I work in a place where each of our internal applications runs on an individual Tomcat instance and uses a specific TCP port. What would be the best IANA port range to use for these apps in order to avoid port number collisions with any other process on the server?
Based on http://www.iana.org/assignments/service-names-port-numbers/service-names-port-numbers.xml, these are the options as I currently see them:
a. I configure one of my applications to use port X
b. The application is down for a few minutes or hours (depending on the nature of the app), leaving the port unused for a little while,
c. The operating system allocates port number X to another process, for instance, when that process acts as a client requiring a TCP connection to another server. This succeeds given that it falls within the dynamic range and X is currently unused as far as the operating system is concerned, and
d. The app fails to start because port X is already in use
I decided to download the assigned port numbers from IANA, filter out the used ports, and sort each "Unassigned" range in order of most ports available, descending. This did not work, since the csv file has ranges marked as "Unassigned" that overlap other port number reservations. I manually expanded the ranges of assigned port numbers, leaving me with a list of all assigned port numbers. I then sorted that list and generated my own list of unassigned ranges.

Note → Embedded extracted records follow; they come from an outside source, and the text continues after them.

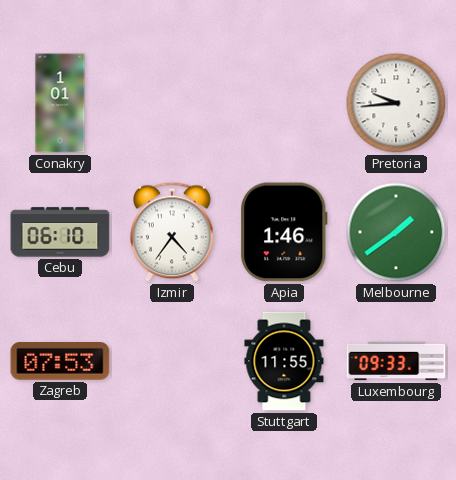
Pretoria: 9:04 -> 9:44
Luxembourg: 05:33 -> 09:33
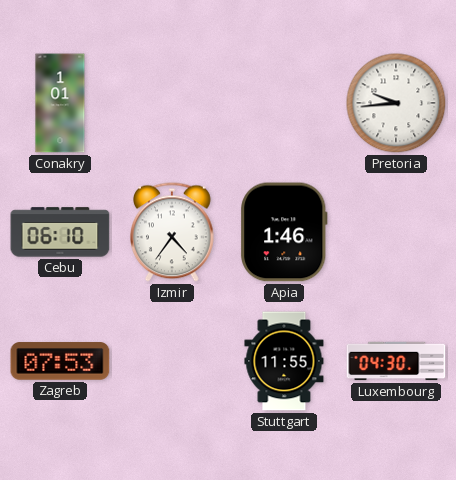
Melbourne: 1:39 -> none
Luxembourg: 09:33 -> 04:30
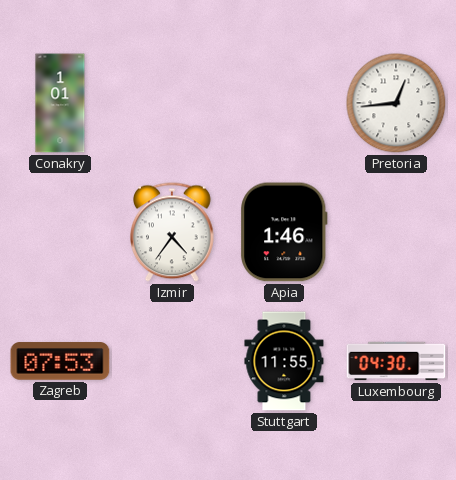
Pretoria: 9:44 -> 12:44
Cebu: 06:10 -> none
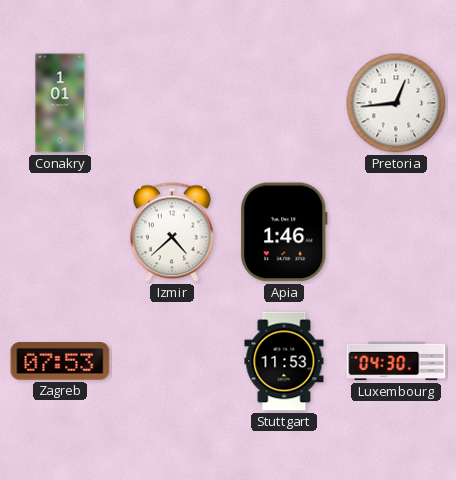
Izmir: 4:36 -> 4:38
Stuttgart: 11:55 -> 11:53
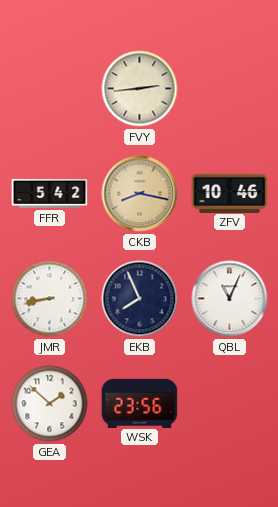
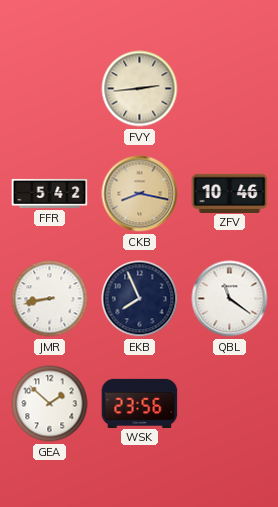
QBL: 11:04 -> 11:21
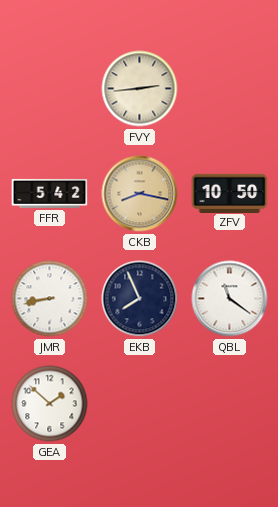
ZFV: 10:46 -> 10:50
WSK: 23:56 -> none
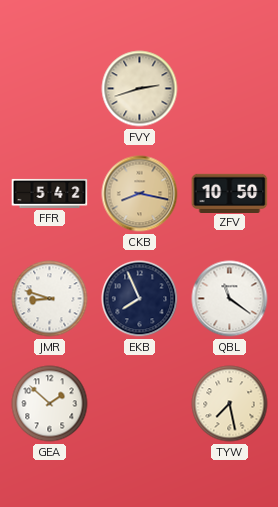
FVY: 2:44 -> 2:42
JMR: 8:43 -> 8:48
TYW: none -> 7:28
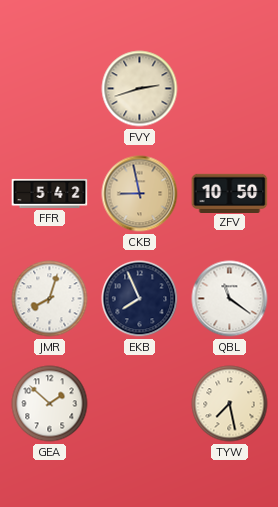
CKB: 8:17 -> 8:58
JMR: 8:48 -> 8:03
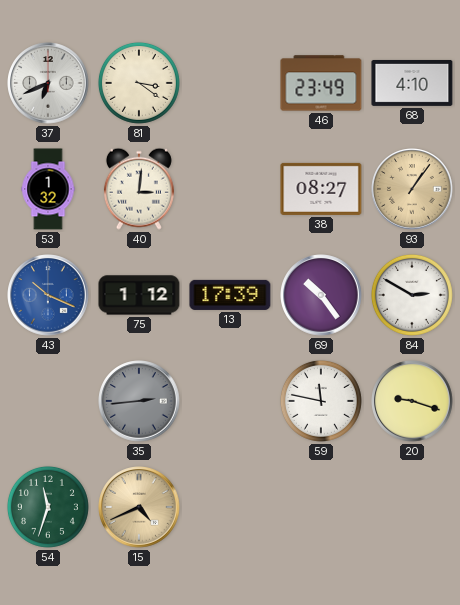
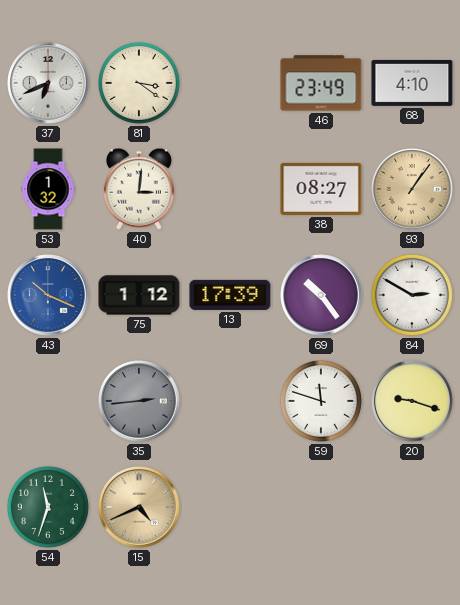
59: 11:47 -> 11:48
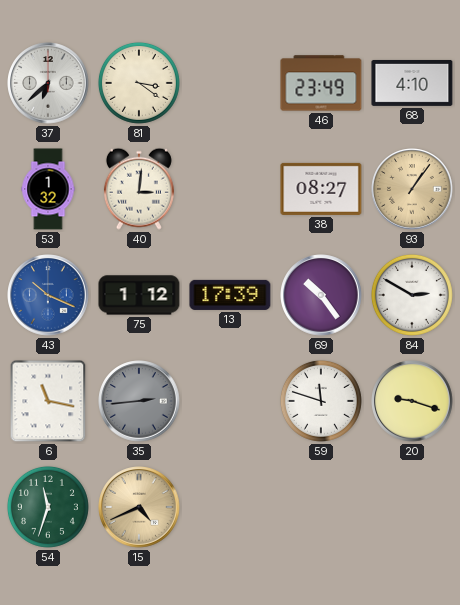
37: 6:41 -> 6:38
6: none -> 11:17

Since this stackoverflow.com page ranked very high in my search about the topic, I figured I'd post the largest ranges here for anyone else who is interested. These are for both TCP and UDP where the number of ports in the range is at least 500.
Total Start End 829 29170 29998 815 38866 39680 710 41798 42507 681 43442 44122 661 46337 46997 643 35358 36000 609 36866 37474 596 38204 38799 592 33657 34248 571 30261 30831 563 41231 41793 542 21011 21552 528 28590 29117 521 14415 14935 510 26490 26999
Source (via the CSV download button):
http://www.iana.org/assignments/service-names-port-numbers/service-names-port-numbers.xhtml
I can't see why you would care. Other than the "don't use ports below 1024" privilege rule, you should be able to use any port because your clients should be configurable to talk to any IP address and port!
If they're not, then they haven't been done very well. Go back and do them properly :-)
In other words, run the server at IP address X
and port Y
then configure clients with that information. Then, if you find you must run a different server on X
that conflicts with your Y
, just re-configure your server and clients to use a new port. This is true whether your clients are code, or people typing URLs into a browser.
I, like you, wouldn't try to get numbers assigned by IANA since that's supposed to be for services so common that many, many environments will use them (think SSH or FTP or TELNET).
Your network is your network and, if you want your servers on port 1234 (or even the TELNET or FTP ports for that matter), that's your business. Case in point, in our mainframe development area, port 23 is used for the 3270 terminal server which is a vastly different beast to telnet. If you want to telnet to the UNIX side of the mainframe, you use port 1023. That's sometimes annoying if you use telnet clients without specifying port 1023 since it hooks you up to a server that knows nothing of the telnet protocol - we have to break out of the telnet client and do it properly:
telnet big_honking_mainframe_box.com 1023
If you really can't make the client side configurable, pick one in the second range, like 48042, and just use it, declaring that any other software on those boxes (including any added in the future) has to keep out of your way.